Commonly I get calls from allergists wanting to find an associate or looking to sell his or her practice. I hear the same complaint from all of them – I can’t find anybody; no one is interested. In many cases, it is because the young allergist does not want to deal with the business of taking over a practice or is just not interested in a track to partnership. Which begs the question – is allergy a career or a job?

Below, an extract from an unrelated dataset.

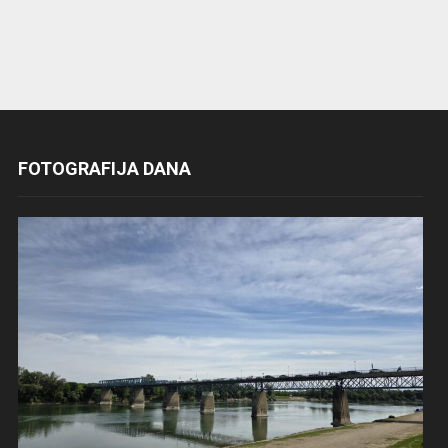
FOTOGRAFIJA DANA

Some interesting insight into the changes in medical practice in the US were published by the AMA in May 2017 as part of their Physician Practice Benchmark Surveys. This data was obtained from a nationally representative assessment of 3,500 American physicians. The major finding of this survey was that physician ownership dropped below 50% for the first time in 2016. This was about 6% lower than in 2012. The percentage of physicians who were employees in their practices increased from almost 42% in 2012 to 47% in 2016. Not only was 2016 the first year in which the owner percentage dipped below 50%, it was also the first year when there were an equal number of employees and owners.
You would probably not be surprised to hear that younger physicians are less likely to have an ownership stake in their practices than their older counterparts. In 2016, ownership ranged from almost 28% among physicians under the age of 40 to almost 55% among those aged 55 and older. Younger physicians were more than three times as likely as older ones to be employed by hospitals. 14% of the under-40 group were direct hospital employees, compared to only about 4% of physicians aged 55 and older. Unfortunately the survey did not break down allergists as a separate category, but my guess is younger allergists are not being employed by hospitals in as high numbers as those in other specialties, since hospitals have not been major buyers of allergy practices.
Other interesting gems mined from this survey:
- Single-specialty practice remained the most common, and accounted for almost 43% of physicians in 2016.
- Only 16% of physicians were in solo practice in 2016, lower by almost 2 percentage points from 2012.
- Although most physicians still work in small practices – almost 58% in practices with 10 or fewer physicians in 2016 – the long term-trend toward larger practice size continued over the 2012 to 2016 period, albeit slowly.
So let’s get back to our original question: Is allergy a career or a job? I believe we are seeing a major shift in the entire field of medicine, not just in allergy. For the younger physician, medicine is now a job. They want larger practices with more predictable income as an employee. They are not interested in the entrepreneurial responsibilities involved in owning a practice. Many have major student loan debt and don’t want to take the financial risk of starting or buying a practice or even getting on a partnership track. They want a better work-life balance than what they see in older physicians. I know many senior allergists don’t understand why allergists coming out of training programs today view allergy as a job. They feel that working 80 hours a week and on call all the time is what you should do if you are a physician.
Well, I am an older physician myself (Medicare is just six months away), but I believe the allergists coming out of training now are correct in looking at allergy as a job. Of course, they want to give compassionate care to allergy patients, but they also understand the importance of family and friends. Look at the burnout rate in medicine; look at the divorce rate in medicine. A change in thought about allergy as an occupation is needed. Yes, allergy is becoming a job and that is OK, as it is a great job.